Totalement indifférent aux questions politiques, François est, dès le début du roman, le parfait représentant de ces sujets à la servitude volontaire qu’évoquait Tocqueville – « hommes semblables et égaux qui tournent sans repos sur eux-mêmes pour se procurer de petits et vulgaires plaisirs dont ils emplissent leur âme ; chacun d’eux, retiré à l’écart, est comme étranger à la destinée des autres (...) il n’existe qu’en lui-même et pour lui seul » (Ibid.). La situation s’est même dégradée depuis Tocqueville, puisque François n’a, lui, aucun proche – dilution ultime de la cellule sociale, que le penseur de la démocratie n’avait même pas envisagée en 1835.
La vie politique est pour François un pur spectacle – et, à aucun moment, il ne pense à s’y impliquer, ne serait-ce qu’en remplissant le devoir minimal du citoyen : voter. Citoyen, il ne l’est « que de manière un peu théorique » ; mais le plus intéressant est que la dynamique romanesque nous pousse à nous interroger sur notre propre désinvestissement du politique – et donc notre propre propension à abdiquer notre autonomie au profit d’un pouvoir enveloppant – incarné, au premier chef, par celui de l’auteur. Sur la question du vote, notamment : le lecteur, s’il en a le réflexe intellectuel, doit lui-même reconstituer l’agenda du narrateur lors des journées électorales – pour en conclure que vraisemblablement, celui-ci ne s’est pas rendu aux urnes.

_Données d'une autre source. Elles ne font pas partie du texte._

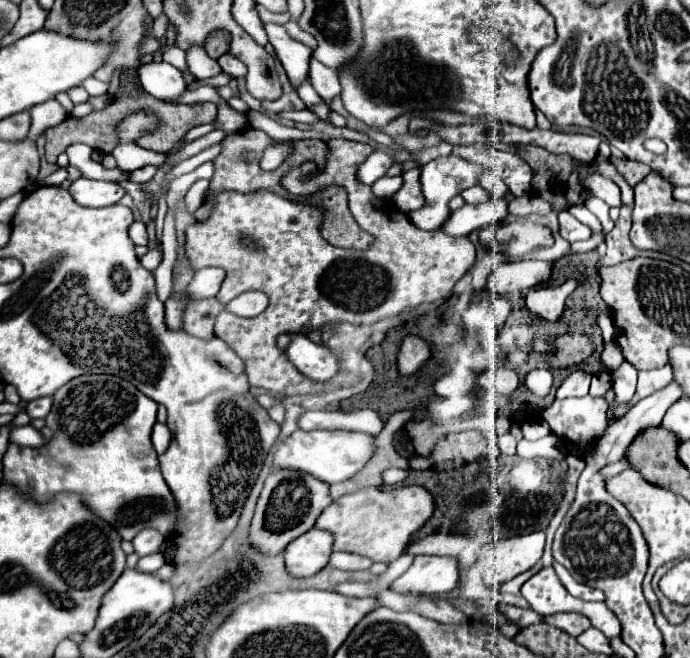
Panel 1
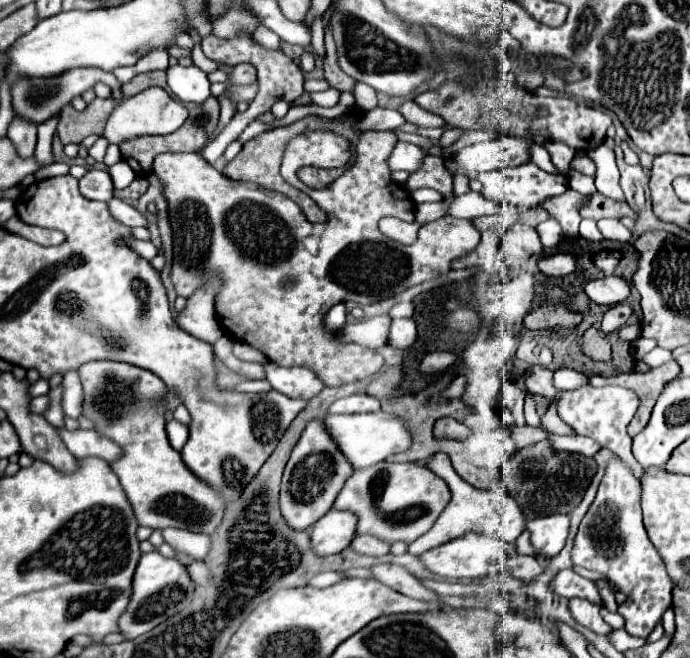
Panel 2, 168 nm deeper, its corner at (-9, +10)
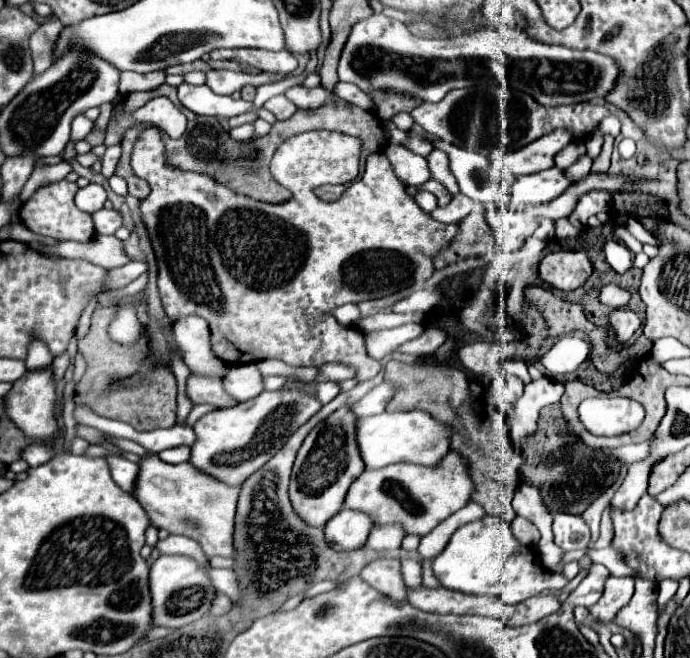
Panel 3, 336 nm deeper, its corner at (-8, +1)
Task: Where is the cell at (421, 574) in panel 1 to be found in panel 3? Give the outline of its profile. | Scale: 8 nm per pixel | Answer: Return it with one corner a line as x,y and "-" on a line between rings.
486,516
480,522
470,522
456,530
446,550
432,560
434,576
448,590
464,594
490,594
502,598
506,604
518,604
536,596
546,588
562,590
568,580
562,574
554,574
548,568
540,568
536,550
522,546
510,532
510,524
496,516

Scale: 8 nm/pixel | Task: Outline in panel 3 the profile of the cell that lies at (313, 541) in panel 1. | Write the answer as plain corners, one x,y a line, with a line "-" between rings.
340,510
324,528
326,544
334,552
352,552
366,544
372,520
356,510

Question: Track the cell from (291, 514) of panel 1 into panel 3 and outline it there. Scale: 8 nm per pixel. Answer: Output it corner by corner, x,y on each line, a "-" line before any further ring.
340,408
314,428
298,450
288,494
292,508
308,526
324,526
338,514
350,484
364,472
364,462
356,450
354,422
354,414
348,408

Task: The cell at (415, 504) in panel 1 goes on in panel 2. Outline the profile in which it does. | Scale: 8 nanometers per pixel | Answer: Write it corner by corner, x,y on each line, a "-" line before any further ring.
381,461
367,469
357,469
343,485
335,509
351,511
359,517
359,535
375,535
383,541
413,543
417,537
427,533
437,521
441,511
447,507
451,491
447,483
431,473
427,467
417,463
389,463

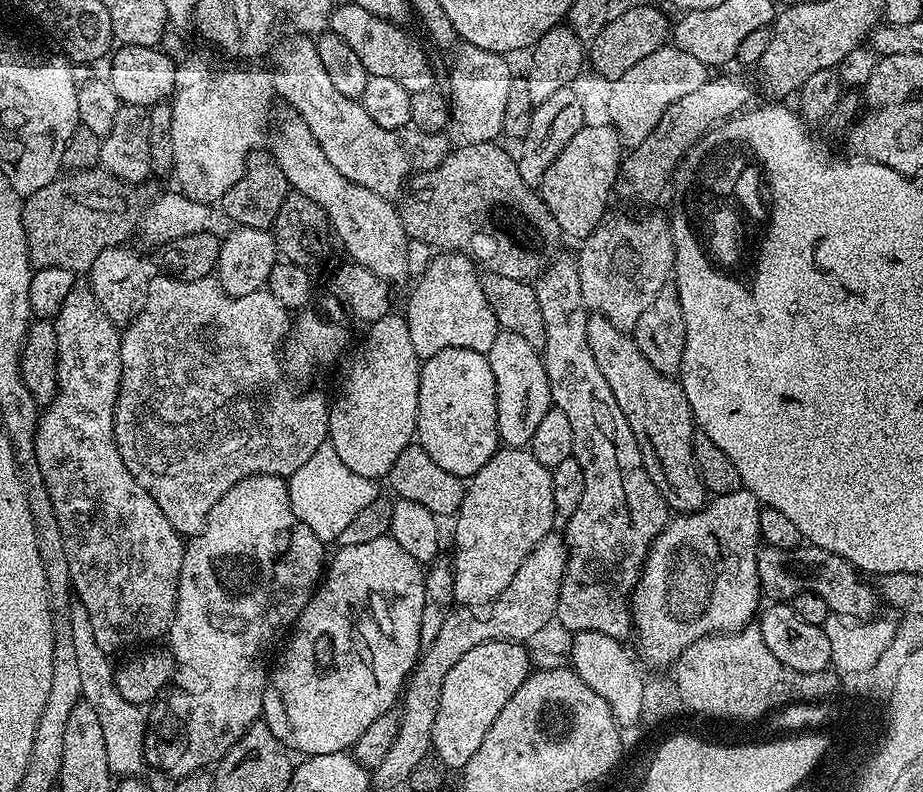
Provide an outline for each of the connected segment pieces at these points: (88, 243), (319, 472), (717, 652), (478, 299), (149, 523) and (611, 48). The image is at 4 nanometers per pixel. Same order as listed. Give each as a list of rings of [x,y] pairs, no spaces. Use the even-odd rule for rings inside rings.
[[[97,166],[61,174],[54,182],[50,182],[50,186],[42,186],[42,190],[34,190],[34,194],[23,197],[20,206],[22,226],[26,232],[28,253],[33,265],[36,268],[58,266],[62,270],[70,270],[73,274],[87,273],[94,258],[98,258],[102,250],[127,245],[128,239],[135,232],[137,235],[146,209],[145,201],[140,201],[140,191],[137,185],[114,178],[114,174]]]
[[[325,442],[314,450],[314,454],[294,474],[287,477],[290,506],[294,514],[318,539],[325,542],[335,542],[338,534],[348,525],[370,502],[374,502],[378,495],[376,480],[354,474],[353,470],[345,465],[334,446]]]
[[[756,626],[694,642],[676,659],[674,671],[676,694],[683,707],[685,704],[704,716],[729,716],[732,720],[756,720],[788,704],[823,701],[838,688],[835,671],[799,672],[782,666],[782,662],[770,654],[766,642],[762,642]]]
[[[440,252],[433,255],[430,266],[415,281],[408,296],[410,340],[420,358],[438,354],[442,350],[461,348],[487,354],[494,346],[494,338],[502,331],[482,294],[481,273],[477,265],[461,252]]]
[[[78,282],[66,294],[66,302],[56,311],[54,317],[56,325],[56,337],[58,338],[58,362],[56,363],[56,393],[51,402],[41,411],[39,420],[36,421],[36,437],[34,438],[34,454],[38,462],[38,478],[46,486],[48,497],[52,503],[52,509],[56,515],[56,521],[62,534],[62,542],[66,550],[66,566],[70,570],[72,579],[72,591],[75,599],[86,606],[86,614],[90,614],[90,626],[94,626],[94,642],[102,646],[102,650],[109,654],[115,654],[119,648],[128,648],[131,644],[135,646],[144,646],[149,642],[156,640],[165,635],[172,619],[176,613],[176,591],[178,590],[178,578],[182,570],[182,558],[186,547],[185,541],[180,533],[166,522],[166,514],[142,490],[140,483],[126,470],[126,462],[122,462],[122,454],[118,454],[118,446],[114,438],[114,410],[116,409],[116,399],[120,393],[120,379],[122,378],[122,366],[120,365],[120,338],[121,329],[110,318],[106,318],[106,310],[98,306],[98,298],[94,298],[92,285],[87,282]]]
[[[636,4],[620,14],[616,13],[606,26],[589,43],[588,62],[591,69],[610,82],[621,77],[635,63],[662,48],[670,36],[670,20],[658,8],[648,4]]]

Mais, s’il reste piégé dans la narration, il se désintéressera totalement de ce qui est, pourtant, l’acte fondamental en démocratie.
De la même façon, l’ensemble du récit propose toute une série d’affirmations douteuses, dénoncées comme telles dans le texte, qu’il appartient au lecteur de relever et d’interroger pour rétablir les termes d’un véritable débat politique – celui auquel nous invite le roman, sur la place de la religion aujourd’hui notamment, mais qui ne saurait se limiter aux déclarations à l’emporte-pièce du narrateur ou des grands médias, relayées dans le récit, et d’ailleurs souvent contradictoires d’une page à l’autre – pour peu, bien sûr, que le lecteur veille à les articuler entre elles.
L’œuvre de Houellebecq a tout pour exaspérer les humanistes – l’une de ses cibles préférées ; mais son roman, et ce n’est pas si fréquent, propose une véritable expérience de lecture, nous permettant de tester notre propre soumission – à l’autorité factice du narrateur, d’abord, mais aussi, par paresse ou désintérêt, à un débat public standardisé et, faute d’un véritable effort de mise en rapport, très mal informé malgré la multiplication des sources d’information. Le côté retors de sa narration, si elle ne nous piège pas, nous entraîne à la distance critique – qualité de base du citoyen responsable. Alors, Soumission, lecture d’utilité publique pour revivifier le débat démocratique ?
Caroline Julliot (Université du Maine).